With those additional home runs, Brett would rank 58th on the all-time home run list, instead of his current 90th spot. Brett ranks as the 30th best batter of all time.

Home runs aren’t the best predictors of runs scored or RBI’s: Doubles and Triples are.

Schell examined the correlation between batting events and Runs/RBI’s, and found that he could achieve an “R Squared” of .98 or better by regressing the events against Runs/RBI’s. That’s amazingly good. Along the way, he found out two other things:

  • There are three eras in which the weights assigned to each event should change. They are 1893-1919, 1920-1946 and 1947-2003. You might say that these are the three most fundamental eras in baseball history.
  • Across all eras, you can achieve an R Squared of about .90 by just regressing doubles/triples against runs or RBI’s.

Interestingly, he found that the formula works pretty well for all positions except catcher, and he added a “catcher factor” to the formula. Ironically, the player who most outperformed his predicted runs/RBI counts was one Yogi Berra. The single season record for most outperforming predicted runs/RBI’s was Tommy Davis’s phenomenal 1962.

The all-time best doubles/triples hitters were Stan Musial and Honus Wagner.

The standard deviation of Runs Scored and RBI’s has been higher in the National League ever since the 1950′s.

Standard deviation, or the average difference between regular players in each batting category, is very important in Schell’s analysis — one of his chapters documents the performance spread of each batting event in each league. The Bill Nicholson case is a classic example; the typical performance spread, or standard deviation, among home run hitters was .065 to .070 during World War II, but it was between .05 and .06 every year thereafter.

The performance spread for many batting events has declined over the years, meaning that each category has gotten more competitive. However, the performance spread for stolen bases and triples has increased since the early years of baseball, as those skills now seem to fall only to a chosen few.

But when I looked at the graphs in the chapter (one reason I like the book is that it has LOTS of graphs), I was struck by a fundamental difference between the leagues. Since 1957, the AL’s performance spread has been 12% lower than the NL’s in runs scored and 10% lower in RBI’s since 1954. In other words, the NL is more likely to be led by players by a wider margin in these two categories. The DH partly explains this difference, but there must be something else going on. Schell hypothesizes that the difference lies in league differences of style; this could be a fascinating study.

Too bad Ichiro didn’t start his American major league career earlier.

According to Schell’s analysis, the all-time best hitter for average is Tony Gwynn, with Ty Cobb coming in second and Rod Carew third. This is the same ranking he derived in his previous book — the biggest difference is that Stan Musial is now fourth on the list, whereas he was 8th previously.

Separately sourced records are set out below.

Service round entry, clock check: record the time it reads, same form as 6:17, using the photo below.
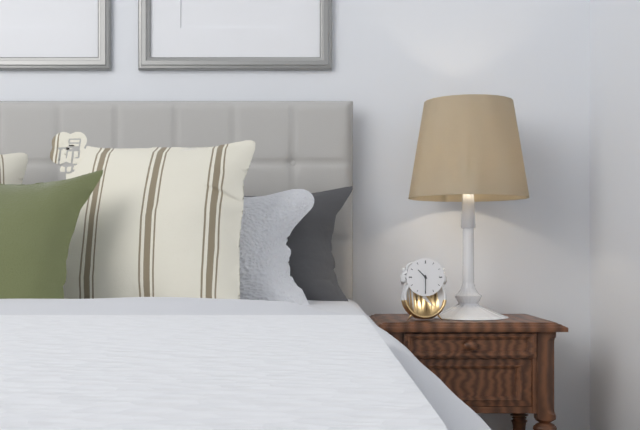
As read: 10:30
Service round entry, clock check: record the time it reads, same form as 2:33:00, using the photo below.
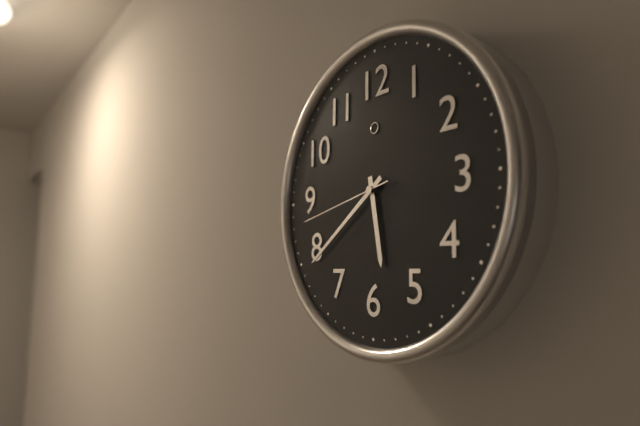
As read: 5:39:43
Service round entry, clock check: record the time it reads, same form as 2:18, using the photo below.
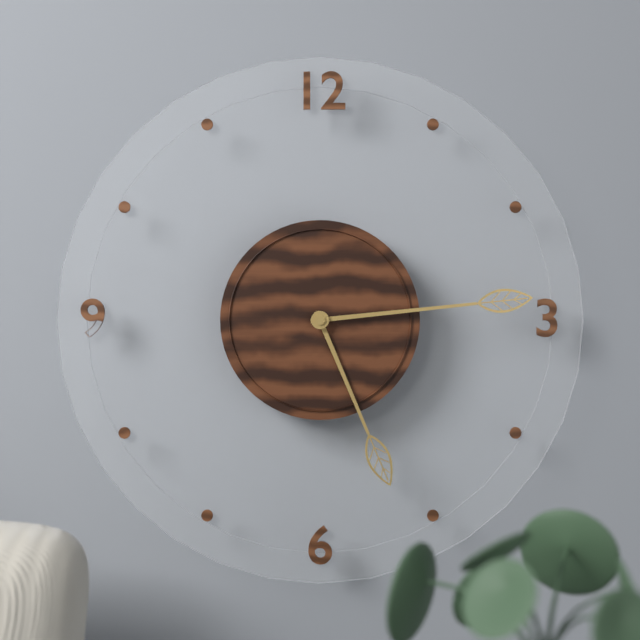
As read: 5:14
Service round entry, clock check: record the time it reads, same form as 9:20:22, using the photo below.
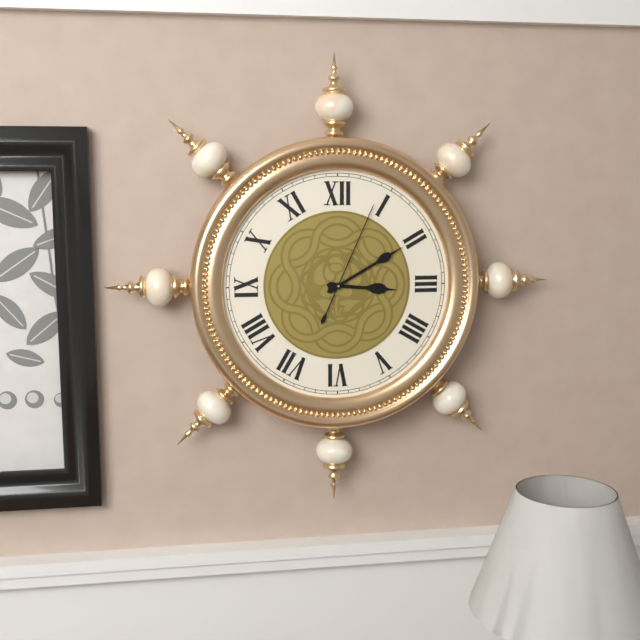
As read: 3:10:04
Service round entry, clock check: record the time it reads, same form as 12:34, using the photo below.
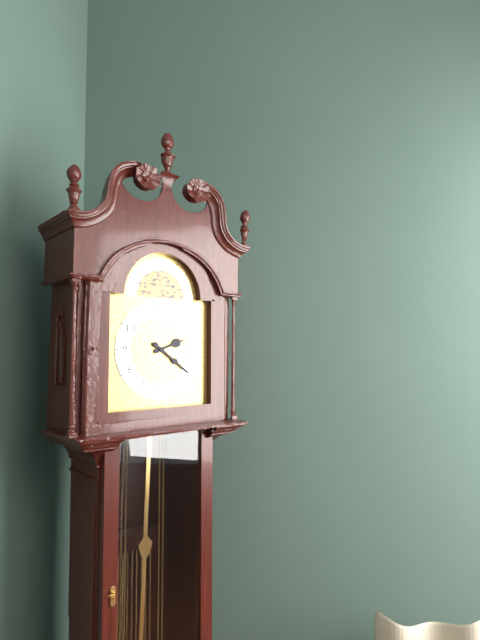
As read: 2:21
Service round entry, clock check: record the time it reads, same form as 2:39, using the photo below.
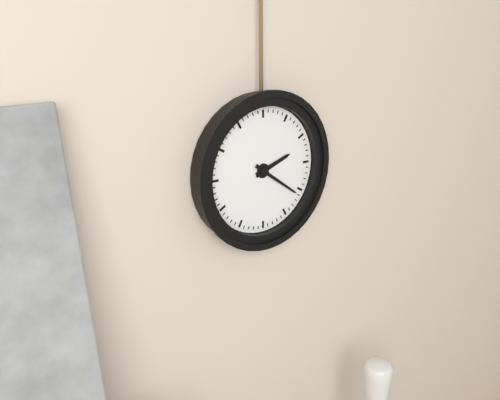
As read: 2:21
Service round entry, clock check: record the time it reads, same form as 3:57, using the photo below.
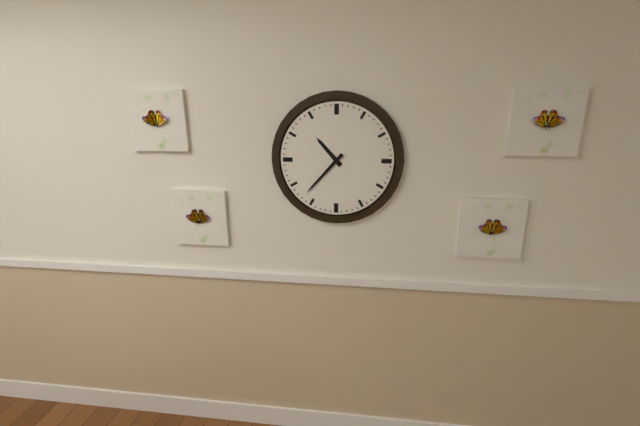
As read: 10:37
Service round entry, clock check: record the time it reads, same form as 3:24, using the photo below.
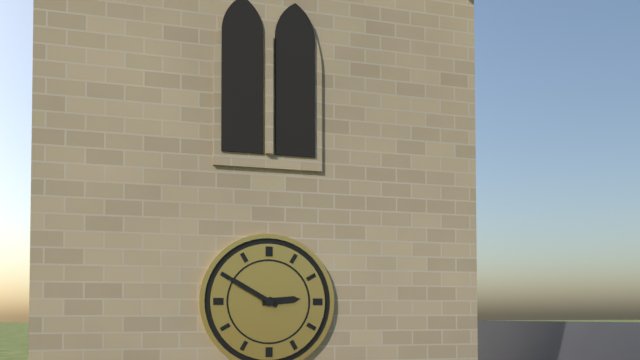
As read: 2:50
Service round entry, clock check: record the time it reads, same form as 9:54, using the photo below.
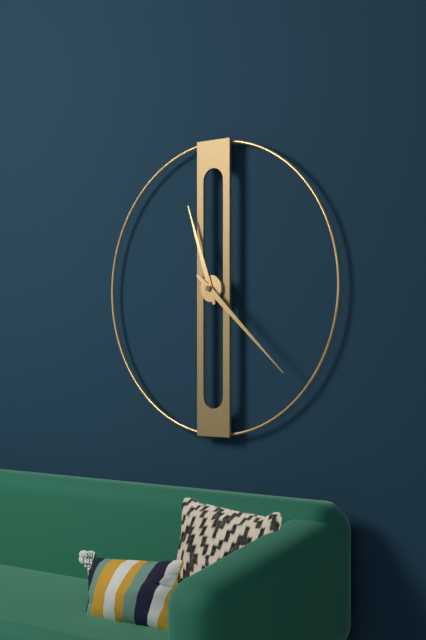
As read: 11:22
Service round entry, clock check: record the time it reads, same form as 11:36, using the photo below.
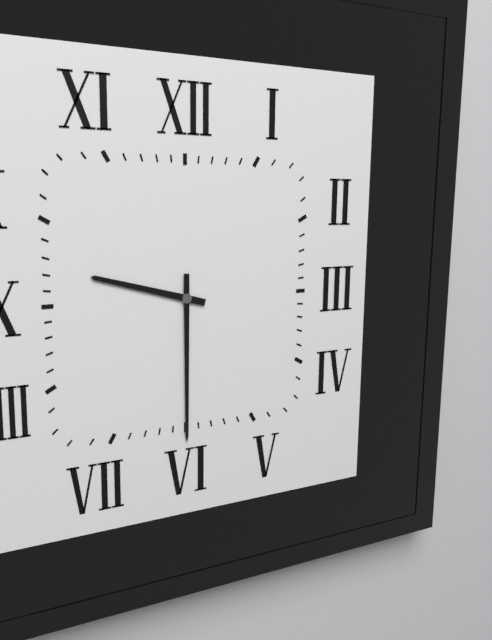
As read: 9:30
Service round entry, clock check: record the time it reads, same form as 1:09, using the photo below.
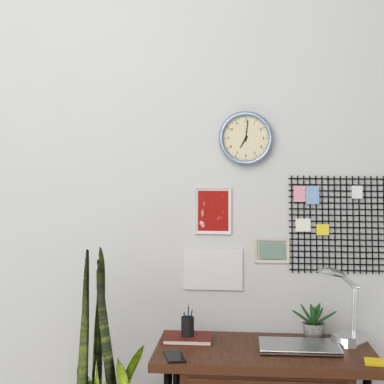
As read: 7:01
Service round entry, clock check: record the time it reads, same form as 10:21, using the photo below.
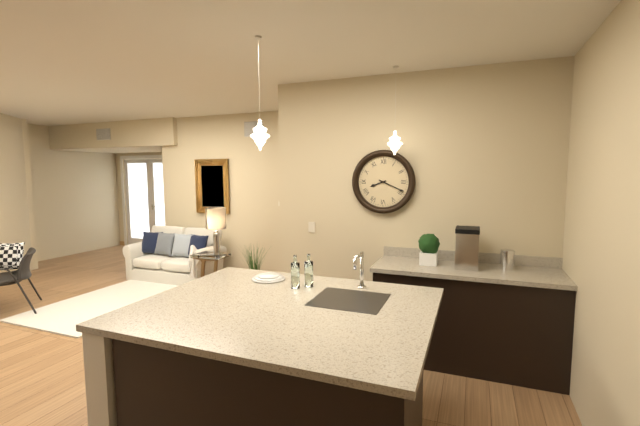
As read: 8:19
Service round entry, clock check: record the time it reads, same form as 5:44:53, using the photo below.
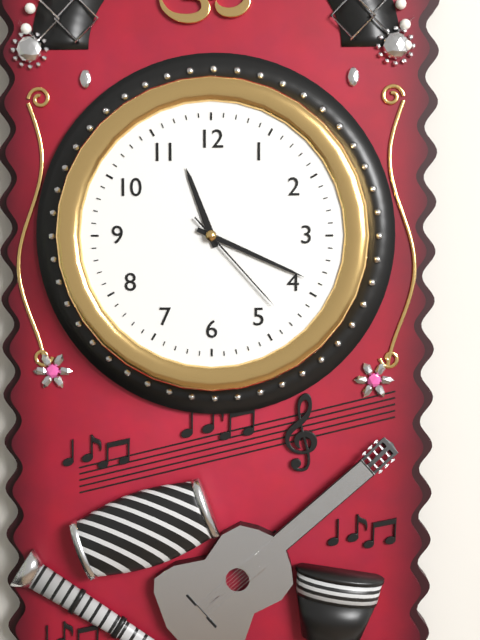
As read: 11:19:23
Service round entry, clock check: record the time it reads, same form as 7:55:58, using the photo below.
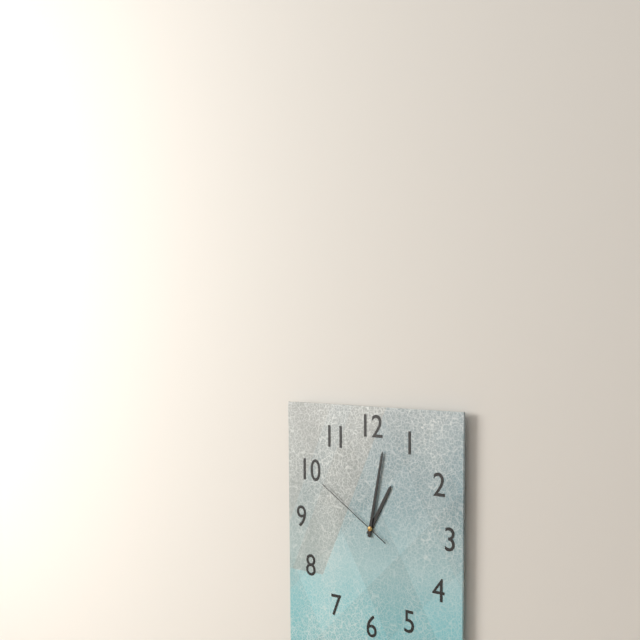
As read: 1:02:50
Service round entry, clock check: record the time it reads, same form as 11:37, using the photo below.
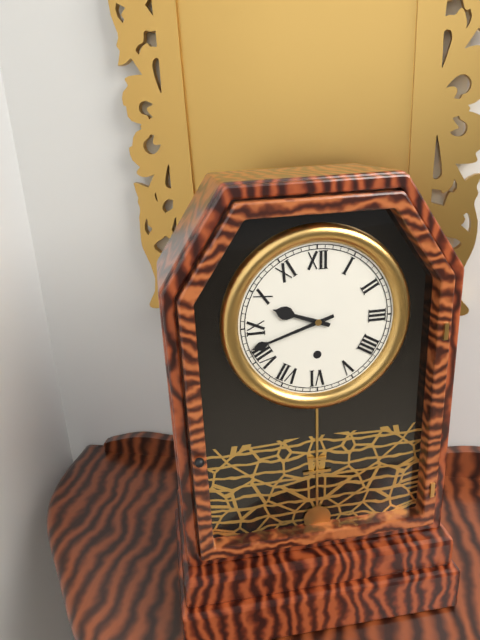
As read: 9:42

For adjusted batting average, Ichiro’s 2004 ranks fourth on the all-time list and his 2001 ranks 21st. Even with his late start, Ichiro projects to land in the top 100 batters of all time if he follows a typical aging pattern.

Shawon Dunston was the most impatient batter in baseball history.

Schell leaves no stone unturned. In one of his chapters, he compares each player’s walk rate to his expected walk rate, given the era in which he played. Shawon Dunston wins the crown of most impatient batter, with a ratio of 0.3 walks to expected walks. The most patient batter of all time is Max Bishop, with a ratio of 2.1.

The toughest player to strike out was Tony Gwynn, who had a 0.3 ratio of strikeouts to expected strikeouts. The easiest player to strike out was Gary Pettis.

For those of you wondering, Ozzie Guillen ranks among the top ten most impatient batters. Which means Chicago was indeed the Windy City for the ten years they both played there.

By the way, the best batting eye of all time, according to Schell’s rankings, belonged to Yankee third baseman Joe Sewell. In 1932, Sewell walked 56 times but only struck out three times. Think about that.

Luis Aparicio was the second-greatest basestealer of all time.

While we’re on the subject of stolen bases, Luis Aparicio deserves a mention. Bill James has written about this before, but Aparicio was a great basestealer for his time, underappreciated because his stolen base totals appear low compared to later totals.

But Aparacio led the American League in stolen bases nine straight years, and Schell’s rankings place him second all-time behind Ricky Henderson.

At his current rate, Albert Pujols will be the eighth-greatest batter of all time.

Just behind Willie Mays and Lou Gehrig, and just ahead of Stan Musial and Ty Cobb.

I know. That was eleven things I learned from the book. Which tells you what a rich book it is.

Now, there are definitely issues to pick on in Schell’s approach, and he admits to many of them himself. For instance:

  • His approach to standard deviation probably isn’t the right answer in the long term, because it doesn’t capture the general increase in overall skill of batters, but no other methodology suggests itself.
  • In his assessment of the number of regulars per team, why doesn’t the DH have more of an impact?
  • The aging adjustment is kind of funky.
  • He devotes a chapter to clutch hitting which, frankly, feels pretty weak to me.
  • It actually might make more sense to assign linear weights within the context of the playing environment, using something like Base Runs, instead of normalizing everything to 1977-1992 and then applying the linear weights adjustment.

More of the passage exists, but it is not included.